気の利いたサイト制作会社であれば、依頼側が何も言わなくても、ドメインやリダイレクトの設定をしておいてくれて、example.jpを訪れたユーザを取りこぼさずに、www.example.jpにリダイレクトさせておいてくれるかも知れませんが、そうでなければ阿鼻叫喚です。(「リダイレクトの設定」というのは、浜松に「浜松町への自動転送装置」を設置しておくようなものだと思ってください)

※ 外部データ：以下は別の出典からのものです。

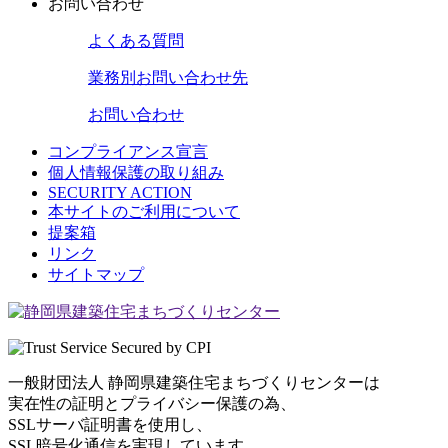
お問い合わせ
よくある質問
業務別
お問い合わせ先
お問い合わせ
コンプライアンス宣言
個人情報保護の取り組み
SECURITY ACTION
本サイトのご利用について
提案箱
リンク
サイトマップ
一般財団法人 静岡県建築住宅まちづくりセンターは
実在性の証明とプライバシー保護の為、
SSLサーバ証明書を使用し、
SSL暗号化通信を実現しています。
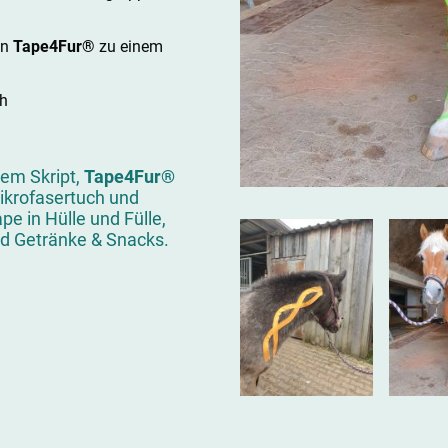
en
Tape4Fur®
zu einem
ch
tem Skript,
Tape4Fur®
Mikrofasertuch und
pe in Hülle und Fülle,
d Getränke & Snacks.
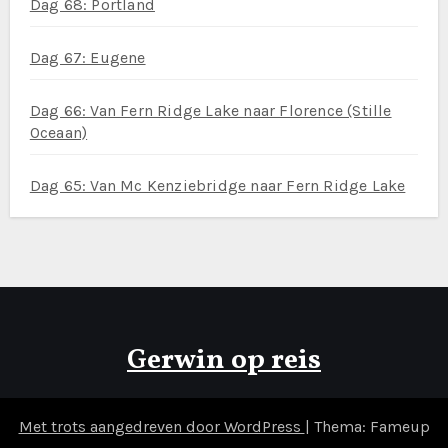
Dag 68: Portland
Dag 67: Eugene
Dag 66: Van Fern Ridge Lake naar Florence (Stille
Oceaan)
Dag 65: Van Mc Kenziebridge naar Fern Ridge Lake
Gerwin op reis
Met trots aangedreven door WordPress
|
Thema: Fameup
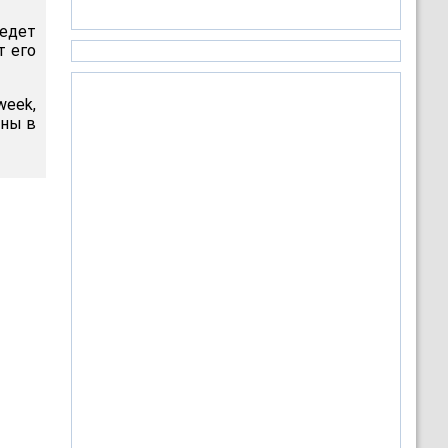
ведет
т его
week,
ены в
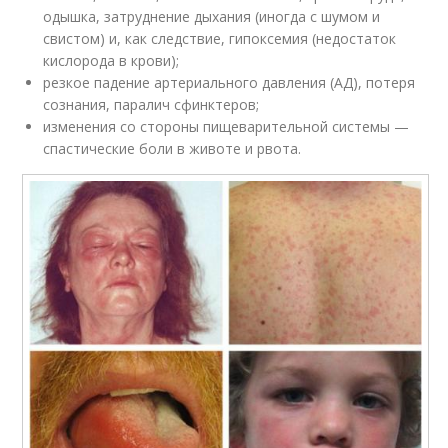
одышка, затруднение дыхания (иногда с шумом и
свистом) и, как следствие, гипоксемия (недостаток
кислорода в крови);
резкое падение артериального давления (АД), потеря
сознания, паралич сфинктеров;
изменения со стороны пищеварительной системы —
спастические боли в животе и рвота.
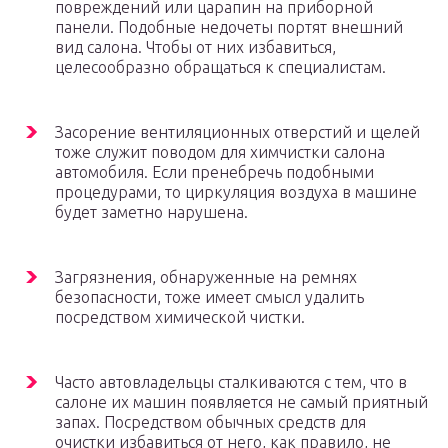
повреждений или царапин на приборной
панели. Подобные недочеты портят внешний
вид салона. Чтобы от них избавиться,
целесообразно обращаться к специалистам.
Засорение вентиляционных отверстий и щелей
тоже служит поводом для химчистки салона
автомобиля. Если пренебречь подобными
процедурами, то циркуляция воздуха в машине
будет заметно нарушена.
Загрязнения, обнаруженные на ремнях
безопасности, тоже имеет смысл удалить
посредством химической чистки.
Часто автовладельцы сталкиваются с тем, что в
салоне их машин появляется не самый приятный
запах. Посредством обычных средств для
очистки избавиться от него, как правило, не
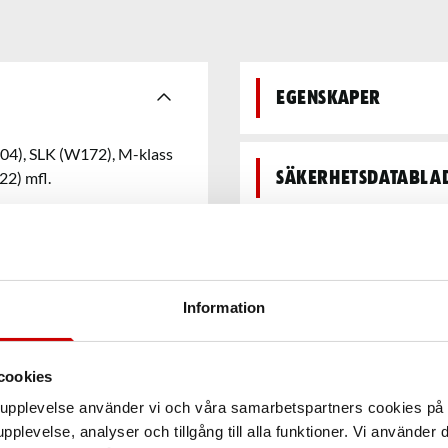
Egenskaper
204), SLK (W172), M-klass
2) mfl.
Säkerhetsdatabla
Teknisk data
Information
cookies
arupplevelse använder vi och våra samarbetspartners cookies p
pplevelse, analyser och tillgång till alla funktioner. Vi använder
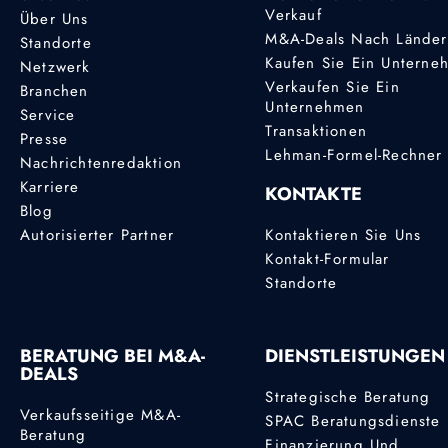
Verkauf
Über Uns
M&A-Deals Nach Lände
Standorte
Kaufen Sie Ein Unterne
Netzwerk
Verkaufen Sie Ein
Branchen
Unternehmen
Service
Transaktionen
Presse
Lehman-Formel-Rechner
Nachrichtenredaktion
Karriere
KONTAKTE
Blog
Autorisierter Partner
Kontaktieren Sie Uns
Kontakt-Formular
Standorte
BERATUNG BEI M&A-
DIENSTLEISTUNGEN
DEALS
Strategische Beratung
Verkaufsseitige M&A-
SPAC Beratungsdienste
Beratung
Finanzierung Und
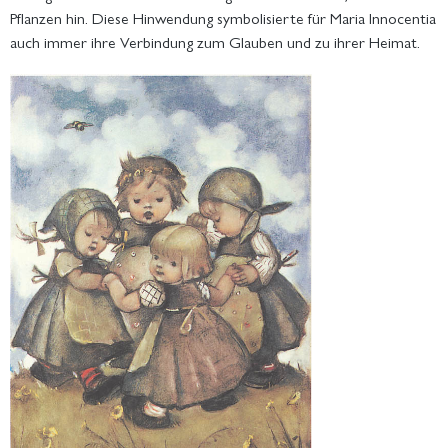
Pflanzen hin. Diese Hinwendung symbolisierte für Maria Innocentia
auch immer ihre Verbindung zum Glauben und zu ihrer Heimat.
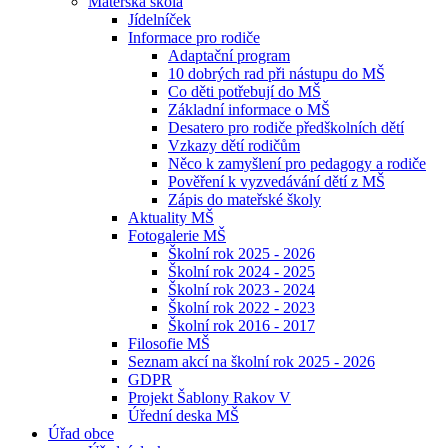
Mateřská škola
Jídelníček
Informace pro rodiče
Adaptační program
10 dobrých rad při nástupu do MŠ
Co děti potřebují do MŠ
Základní informace o MŠ
Desatero pro rodiče předškolních dětí
Vzkazy dětí rodičům
Něco k zamyšlení pro pedagogy a rodiče
Pověření k vyzvedávání dětí z MŠ
Zápis do mateřské školy
Aktuality MŠ
Fotogalerie MŠ
Školní rok 2025 - 2026
Školní rok 2024 - 2025
Školní rok 2023 - 2024
Školní rok 2022 - 2023
Školní rok 2016 - 2017
Filosofie MŠ
Seznam akcí na školní rok 2025 - 2026
GDPR
Projekt Šablony Rakov V
Úřední deska MŠ
Úřad obce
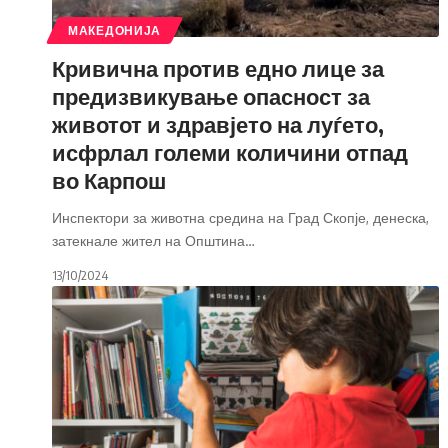
МАКЕДОНИЈА
Кривична против едно лице за
предизвикување опасност за
животот и здравјето на луѓето,
исфрлал големи количини отпад
во Карпош
Инспектори за животна средина на Град Скопје, денеска,
затекнале жител на Општина
…
13/10/2024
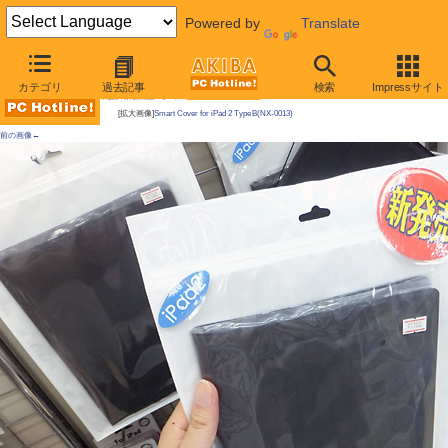
Powered by
Translate
AKIBA PC Hotline!
カテゴリ
過去記事
検索
Impressサイト
今週見つけた新製品：モバイルアクセサリー
[拡大画像]
Smart Cover for iPad 2 Type B(NX-0013)
前の画像←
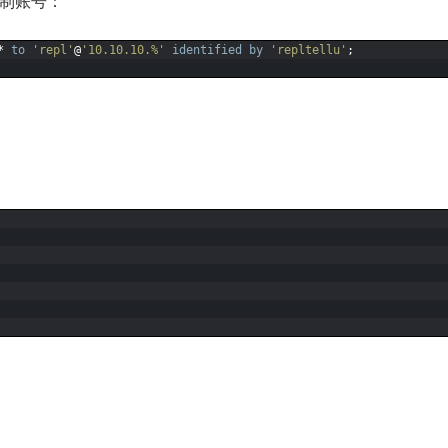
复制账号：
*
to
'repl'
@
'10.10.10.%'
identified by
'repltellu'
;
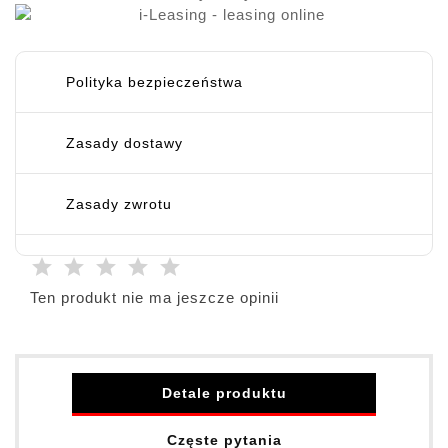
Polityka bezpieczeństwa
Zasady dostawy
Zasady zwrotu
Ten produkt nie ma jeszcze opinii
Detale produktu
Częste pytania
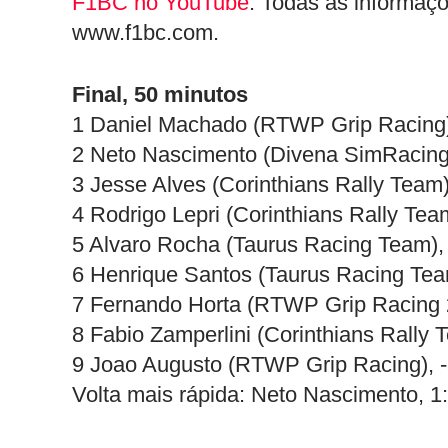
F1BC no YouTube
. Todas as informaç
www.f1bc.com.
Final, 50 minutos
1 Daniel Machado (RTWP Grip Racing),
2 Neto Nascimento (Divena SimRacing)
3 Jesse Alves (Corinthians Rally Team)
4 Rodrigo Lepri (Corinthians Rally Tea
5 Alvaro Rocha (Taurus Racing Team),
6 Henrique Santos (Taurus Racing Tea
7 Fernando Horta (RTWP Grip Racing 2
8 Fabio Zamperlini (Corinthians Rally 
9 Joao Augusto (RTWP Grip Racing), 
Volta mais rápida: Neto Nascimento, 1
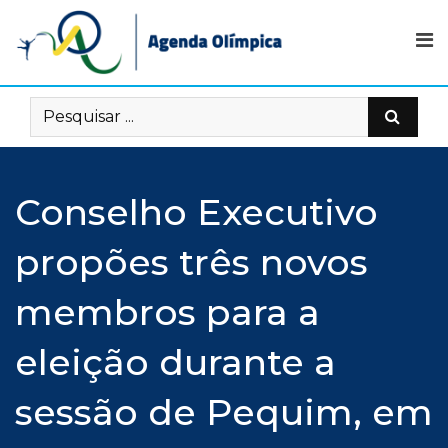
Skip
to
content
Conselho Executivo
propões três novos
membros para a
eleição durante a
sessão de Pequim, em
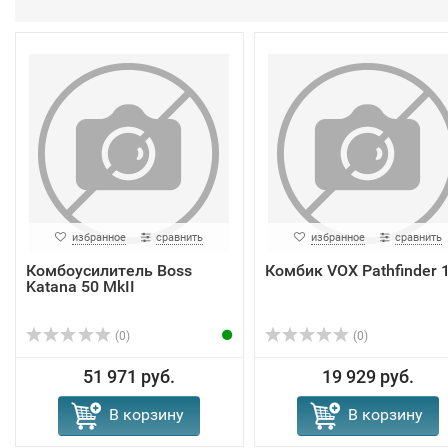
избранное
сравнить
избранное
сравнить
Комбоусилитель Boss
Комбик VOX Pathfinder 
Katana 50 MkII
(0)
(0)
51 971 руб.
19 929 руб.
В корзину
В корзину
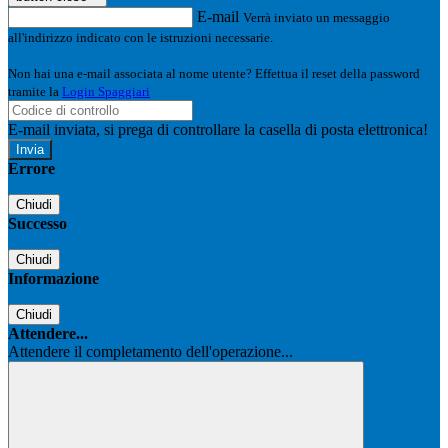
E-mail
Verrà inviato un messaggio
all'indirizzo indicato con le istruzioni necessarie.
Non hai una e-mail associata al nome utente? Effettua il reset della password
tramite la
Login Spaggiari
E-mail inviata, si prega di controllare la casella di posta elettronica!
Errore
Chiudi
Successo
Chiudi
Informazione
Chiudi
Attendere...
Attendere il completamento dell'operazione...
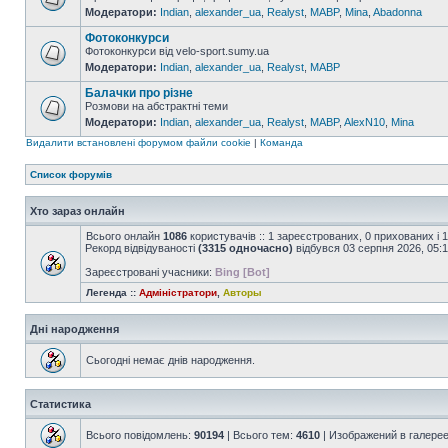
Модератори:
Indian
,
alexander_ua
,
Realyst
,
MABP
,
Mina
,
Abadonna
Фотоконкурси
Фотоконкурси від velo-sport.sumy.ua
Модератори:
Indian
,
alexander_ua
,
Realyst
,
MABP
Балачки про різне
Розмови на абстрактні теми
Модератори:
Indian
,
alexander_ua
,
Realyst
,
MABP
,
AlexN10
,
Mina
Видалити встановлені форумом файли cookie
|
Команда
Список форумів
Хто зараз онлайн
Всього онлайн
1086
користувачів :: 1 зареєстрованих, 0 прихованих і 
Рекорд відвідуваності
(3315 одночасно)
відбувся 03 серпня 2026, 05:
Зареєстровані учасники:
Bing [Bot]
Легенда ::
Адміністратори
,
Авторы
Дні народження
Сьогодні немає днів народження.
Статистика
Всього повідомлень:
90194
| Всього тем:
4610
| Изображений в галере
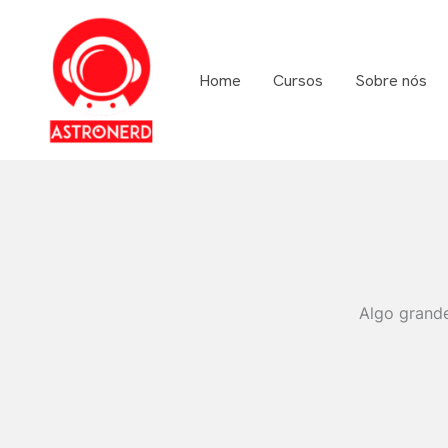
Ir
para
o
Home
Cursos
Sobre nós
conteúdo
Algo grande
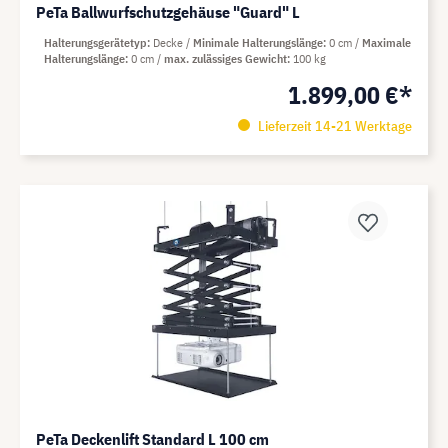
PeTa Ballwurfschutzgehäuse "Guard" L
Halterungsgerätetyp
Decke
Minimale Halterungslänge
0 cm
Maximale
Halterungslänge
0 cm
max. zulässiges Gewicht
100 kg
1.899,00 €*
Lieferzeit 14-21 Werktage
PeTa Deckenlift Standard L 100 cm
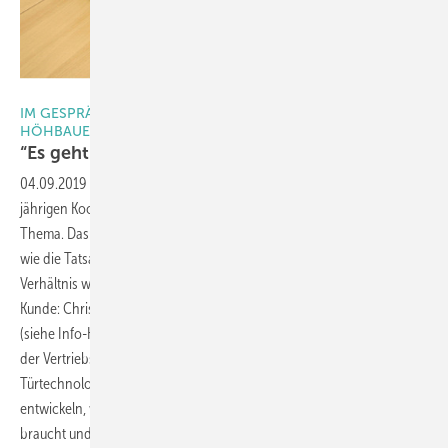
Foto: Roto
IM GESPRÄCH MIT CHRISTOPH HÖHBAUER VON
HÖHBAUER UND VOLKER FITSCHEN VON ROTO
“Es geht darum, gemeinsam Erfolg zu
haben“
04.09.2019
-
Beschläge sind zwar die Basis ihrer inzwischen rund 35-
jährigen Kooperation, aber keineswegs das einzige gemeinsame
Thema. Das wurde im GLASWELT-Gespräch schnell deutlich. Ebenso
wie die Tatsache, dass ein zeitgemäßes Kunden-/Lieferanten-
Verhältnis wirklich eine „Partnerschaft auf Augenhöhe“ sein kann. Der
Kunde: Christoph Höhbauer, Geschäftsführer der Höhbauer GmbH
(siehe Info-Kasten). Der „Lieferant“: Volker Fitschen, Geschäftsleiter
der Vertriebsgesellschaft Zentraleuropa der Roto Frank Fenster- und
Türtechnologie. Erfahren Sie, wie sich Märkte und Unternehmen
entwickeln, warum eine gute Zusammenarbeit immer Bewegung
braucht und wie wichtig es ist, für Innovationen stets offen zu sein.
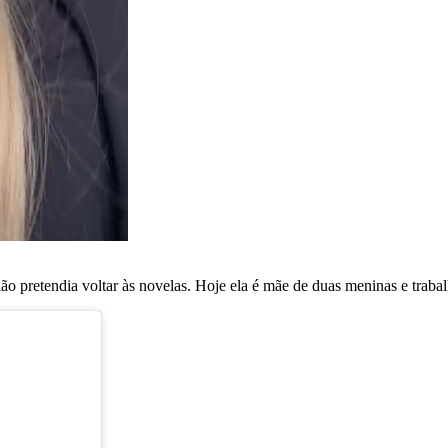
ão pretendia voltar às novelas. Hoje ela é mãe de duas meninas e trab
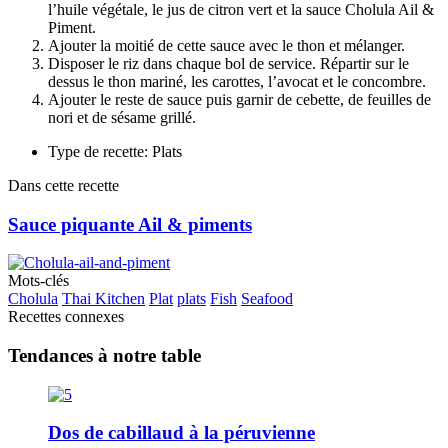
l’huile végétale, le jus de citron vert et la sauce Cholula Ail &
Piment.
Ajouter la moitié de cette sauce avec le thon et mélanger.
Disposer le riz dans chaque bol de service. Répartir sur le
dessus le thon mariné, les carottes, l’avocat et le concombre.
Ajouter le reste de sauce puis garnir de cebette, de feuilles de
nori et de sésame grillé.
Type de recette: Plats
Dans cette recette
Sauce piquante Ail & piments
Mots-clés
Cholula
Thai Kitchen
Plat
plats
Fish
Seafood
Recettes connexes
Tendances à notre table
Dos de cabillaud à la péruvienne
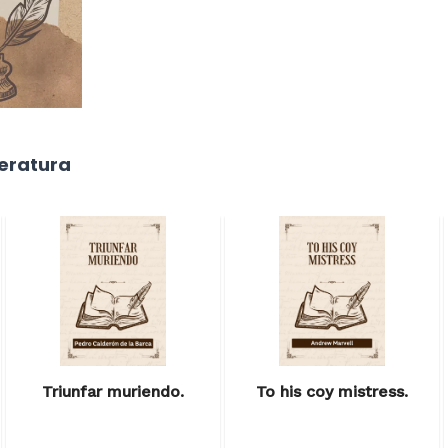
teratura
Triunfar muriendo.
To his coy mistress.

また「うちは『www』ありとなしのどちらでアクセスしても同じサイトが出るよ! リダイレクトはされないけどね」、という場合も問題です。検索エンジンは「www」ありのものとなしのものを、全く別の2つのサイトとして認識するため、ドメインとしての価値が分散されてしまい、結果として検索結果で上位に表示されにくくなります

 

<解決するにはどうしたらいい?>

サイトを作るときは、最初にサイトのドメインを「www」ありなのか、なしなのか、はっきり決めましょう。もし既にばらばらの状態でサイトが公開されてしまっていたら、今からでも「メインを『www』ありにする!」のように決めて、「www」なしへのアクセスは「www」ありにリダイレクトさせ、片方にちゃんとアクセスを寄せるようにしましょう。

まとめ

いかがでしたか?どれも知らなければやってしまいがちなことばかり。もし担当されているサイトが上記のチェック項目にあてはまるなら、すぐに対応してトラブルを未然に防ぎましょう。